Нам придется пересмотреть примеры, разобранные нами в разделе «Психотический дискурс», с тем чтобы понять, с каким именно психотическим художественным миром мы имеем дело в каждом данном случае. Вспомним эти примеры:
«Глядя мечтательно в ту бескрайность туманов, государственный человек из черного куба кареты вдруг расширился во все стороны и над ней воспарил; и ему захотелось, чтоб вперед пролетела карета, чтоб проспекты летели навстречу – за проспектом проспект, чтобы вся сферическая поверхность планеты оказалась охваченной, как змеиными кольцами, черно-серыми дымовыми кубами; чтобы вся проспектами притиснутая земля в линейном космическом беге пересекла бы необъятность прямолинейным законом; чтобы сеть параллельных проспектов, пересеченная сетью проспектов, в мировые бы ширилась бездны плоскостями квадратов и кубов: по квадрату на обывателя, чтобы…» (курсив мой. – В. Р.).
Выделенные курсивом ключевые слова, кажется, дают основания для того, чтобы определить состояние Аполлона Аполлоновича как состояние шизофренического бреда. Во всяком случае, именно при шизофрении тело может увеличиваться и уменьшаться [Кемпинский 1998: 124]. Но говоря так, мы сталкиваемся с одной, но чрезвычайно фундаментальной трудностью, которую можно выразить в вопросе: о ком и о чем мы, собственно, говорим?

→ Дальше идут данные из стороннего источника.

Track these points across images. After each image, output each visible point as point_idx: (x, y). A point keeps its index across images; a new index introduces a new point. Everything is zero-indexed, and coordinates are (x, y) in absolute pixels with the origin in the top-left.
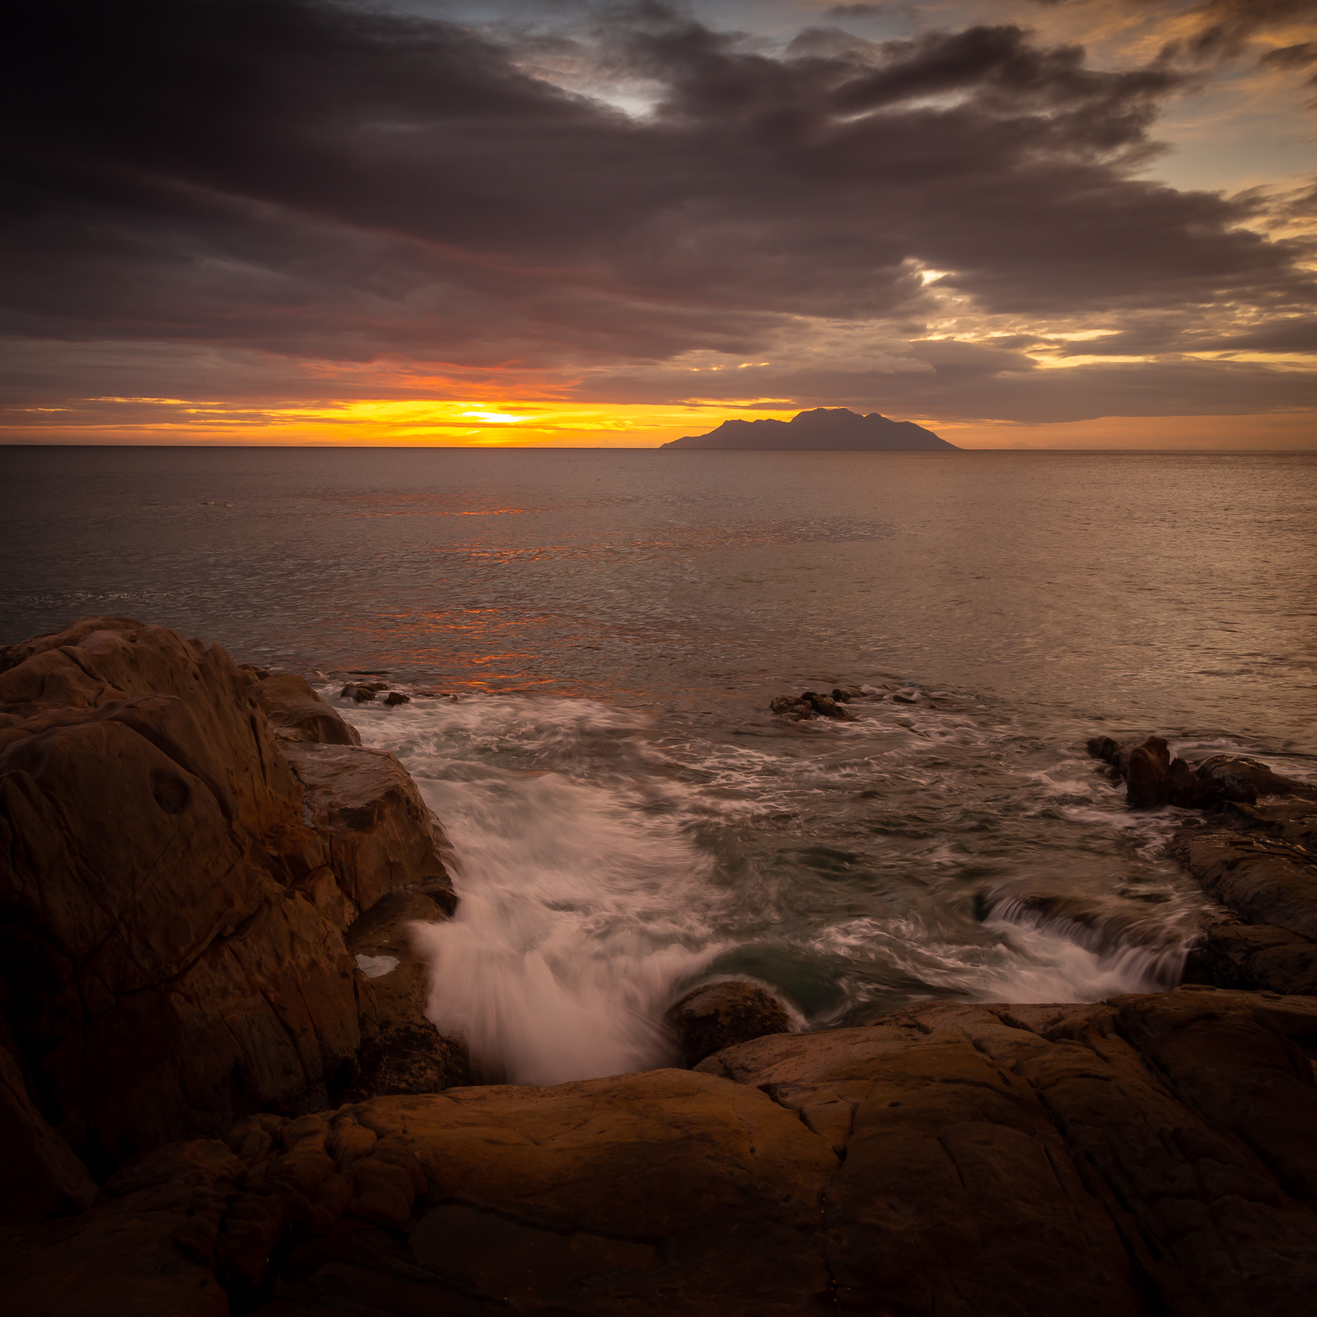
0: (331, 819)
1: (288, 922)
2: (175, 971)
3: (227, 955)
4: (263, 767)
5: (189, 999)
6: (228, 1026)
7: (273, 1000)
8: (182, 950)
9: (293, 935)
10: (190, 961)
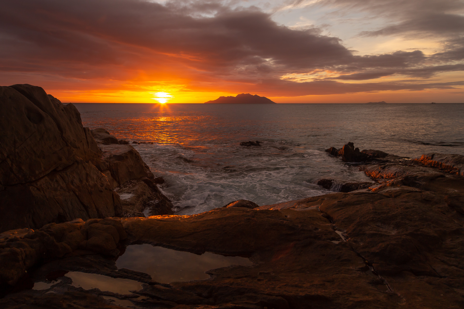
0: (110, 158)
1: (85, 170)
2: (33, 179)
3: (58, 177)
4: (88, 143)
5: (38, 189)
6: (56, 200)
7: (77, 194)
8: (37, 172)
9: (87, 175)
10: (41, 176)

Если мы рассматриваем бред сенатора Аблеухова, то с клинической точки зрения его нельзя рассматривать как шизофренический бред, поскольку при шизофрении весь интеллект меняется (помрачается, как говорят психиатры), переходит в область иного, сенатор же на протяжении всего действия романа проявляет себя как чудаковатый, но вполне вменяемый человек; с другой стороны, как мы вообще можем ставить диагноз несуществующему персонажу? Либо, говоря о сенаторе Аблеухове, надо подразумевать каждый раз его создателя Андрея Белого (но времена таких прямолинейных проекций давно минули), либо в духе нашей философии текста вообще забыть о том, что существуют какие-то реальные люди или вымышленные персонажи, и говорить только о наличности языка. Видимо, наиболее последовательным будет именно это. Мы не можем ставить диагноз тексту – такая процедура была бы бессмысленной. Если мы говорим: «Это шизофренический мир» или «Это гипоманиакальный мир», то прежде всего нам важна не точность нозологических дефиниций, а то, как проявляется специфичность психотического мира в письме, как написан шизофренический дискурс и чем его письмо отличается от письма циклофренического дискурса или паранояльного дискурса. И вот мы говорим, что если Аблеухов чувствует, что он расширился во все стороны, то это элемент шизодискурса.